2011-07-20

Apple, IPads, IPhones, IPods, Foxconn Apple still can't keep up with iPad demand

SAN JOSE, Calif. – Fifteen months after the iPad was launched, Apple still can't keep up with demand for the popular tablet.

"This is a good problem--demand is fantastic," said Tim Cook, Apple's chief operating officer in a conference call announcing record quarterly revenues and profits.

But it's still a problem, one of a handful Apple would not talk about in detail. The company also alluded to "a future product transition" which is one reason why it is forecasting a decline in sales for its fall quarter.

The good news is Apple sold 9.25 million iPads in the last three months, double the number of the previous quarter and three times as many as in the same quarter last year. The bad news is it could have sold more if it could have made them.

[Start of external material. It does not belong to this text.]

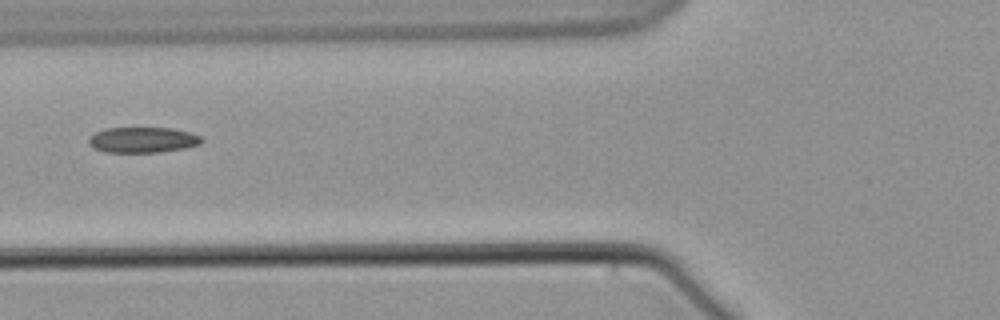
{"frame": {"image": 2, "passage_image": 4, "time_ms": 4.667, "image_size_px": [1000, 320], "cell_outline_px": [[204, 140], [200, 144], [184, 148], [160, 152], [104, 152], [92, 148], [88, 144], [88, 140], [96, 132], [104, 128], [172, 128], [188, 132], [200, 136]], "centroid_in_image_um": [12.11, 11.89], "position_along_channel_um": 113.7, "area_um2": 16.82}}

"In the first weeks of July supply improved so that some SKUs in some countries are now in supply/demand balance," said Cook, refusing to forecast when the company would be able to meet global demand. "We are working very hard to get as many units to customers as we can," he said.

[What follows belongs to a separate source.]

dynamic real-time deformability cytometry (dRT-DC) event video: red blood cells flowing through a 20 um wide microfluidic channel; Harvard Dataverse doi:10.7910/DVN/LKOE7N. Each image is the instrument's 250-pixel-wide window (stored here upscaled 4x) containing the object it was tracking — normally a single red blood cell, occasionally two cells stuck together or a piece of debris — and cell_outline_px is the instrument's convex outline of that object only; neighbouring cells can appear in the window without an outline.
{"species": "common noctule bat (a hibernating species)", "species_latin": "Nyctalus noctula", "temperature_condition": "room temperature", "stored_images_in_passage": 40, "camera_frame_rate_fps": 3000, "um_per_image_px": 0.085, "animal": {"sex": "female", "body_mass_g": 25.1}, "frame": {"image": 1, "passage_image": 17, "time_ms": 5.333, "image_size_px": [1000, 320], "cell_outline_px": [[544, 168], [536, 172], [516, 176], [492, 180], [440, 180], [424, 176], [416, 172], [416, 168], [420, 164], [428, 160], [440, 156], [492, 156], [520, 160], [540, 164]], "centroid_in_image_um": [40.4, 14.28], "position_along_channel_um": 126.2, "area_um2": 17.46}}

Cook also dodged a question about whether the company was diversifying its base of manufacturing partners beyond Foxconn that operates city-sized factories for Apple in China. Supply chain management is "part of our secret sauce, so I don’t want to share too much about it," he said.

An explosion at a Foxconn plant in China was expected to impact iPad manufacturing.

Tablets are cannibalizing notebook sales, but Cook did not quantify the effect. "We believe some customers chose an iPad instead of a Mac, but even more chose an iPad over a Windows PC and there's more Windows PCs to cannibalize than Macs," he said.